Understanding the NACHA same-day ACH proposal
December 19, 2014

In early December, the National Automated Clearing House Association announced a new proposal allowing ACH payment processing to occur in the same day. Currently, the system completes transactions between banks in at least one business day, though the usual average can be two to three. In a time when credit card payments are usually posted in the same day and checks are slowly dying out, the need for efficiency improvements within interbank transfers has become paramount among businesses and customers. It's become enough of an issue that the Federal Reserve has also sought to make adjustments to the current system. NACHA's same-day proposal, now open for comment until Feb. 15, 2015, has several changes from its previous proposal, some of which will make it more likely to succeed. Retailers with integrated payment systems should be paying significant attention to this development, as it will greatly affect how payments are made in the future.

Everything at once
The key development of NACHA proposal is standardization. The same-day method would be a mandatory requirement for all member banks in the organization, which controls ACH processing in the private sector. This issue is considered critical by NACHA president Jan Estep, who in an interview with PYMNTS noted that the Federal Reserve, which controls ACH among public banks and credit unions, has had an opt-in same-day system. It hasn't caught on because of a chicken and egg situation in which businesses don't use it because not every bank has it, while banks refuse to implement it because businesses don't utilize it. The ubiquity extends beyond the users of the system: Almost all transfers between banks would be covered under the new proposal, with the exception of international transactions as well as those exceeding $25,000.

There would be two payment windows during the day under the new system.
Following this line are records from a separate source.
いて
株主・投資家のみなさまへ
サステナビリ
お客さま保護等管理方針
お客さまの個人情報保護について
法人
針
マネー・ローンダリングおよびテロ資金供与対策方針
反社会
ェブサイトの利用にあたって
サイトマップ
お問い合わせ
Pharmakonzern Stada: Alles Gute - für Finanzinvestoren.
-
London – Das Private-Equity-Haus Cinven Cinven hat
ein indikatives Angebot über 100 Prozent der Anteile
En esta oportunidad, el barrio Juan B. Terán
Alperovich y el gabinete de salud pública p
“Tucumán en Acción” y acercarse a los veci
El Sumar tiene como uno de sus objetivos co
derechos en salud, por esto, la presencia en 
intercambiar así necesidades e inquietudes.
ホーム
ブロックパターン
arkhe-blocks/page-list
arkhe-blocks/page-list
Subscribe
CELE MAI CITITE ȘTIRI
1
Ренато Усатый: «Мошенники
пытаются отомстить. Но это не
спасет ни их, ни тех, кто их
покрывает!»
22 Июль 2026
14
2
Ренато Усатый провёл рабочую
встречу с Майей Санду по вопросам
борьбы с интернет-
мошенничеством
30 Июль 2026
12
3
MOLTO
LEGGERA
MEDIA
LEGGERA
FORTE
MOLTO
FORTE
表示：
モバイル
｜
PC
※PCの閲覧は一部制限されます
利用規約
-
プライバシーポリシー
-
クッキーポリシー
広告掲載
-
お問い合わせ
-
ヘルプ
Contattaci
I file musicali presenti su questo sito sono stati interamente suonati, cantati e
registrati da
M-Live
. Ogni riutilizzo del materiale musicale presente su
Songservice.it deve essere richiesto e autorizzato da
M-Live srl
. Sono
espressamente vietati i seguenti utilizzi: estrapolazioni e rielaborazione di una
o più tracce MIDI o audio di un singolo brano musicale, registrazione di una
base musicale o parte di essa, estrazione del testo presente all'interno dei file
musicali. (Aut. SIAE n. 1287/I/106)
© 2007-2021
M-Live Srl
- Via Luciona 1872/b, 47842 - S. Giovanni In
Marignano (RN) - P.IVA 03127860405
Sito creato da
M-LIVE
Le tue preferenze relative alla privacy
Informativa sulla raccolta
The first would be a morning window, in which payments received by 10 a.m. Eastern time would be settled by noon. The second, in the afternoon, would have payments made by 3 p.m. and settled by 5 p.m. Additional provisions have been made so that funds would be available to the payee by 5 p.m. local time.

Another critical factor is fees. Each transaction would be subject to a 8.2 cent fee. The intent of this fee, which would likely be transferred to customers, is pay for the cost of upgrading current systems to reach same-day capability.

NACHA proposed that the new system would be completed in three phases over two years starting in 2015. After the comment period closes in February 2015, the organization will analyze the information and use the results to write a ballot for all members to vote on in the latter half of next year.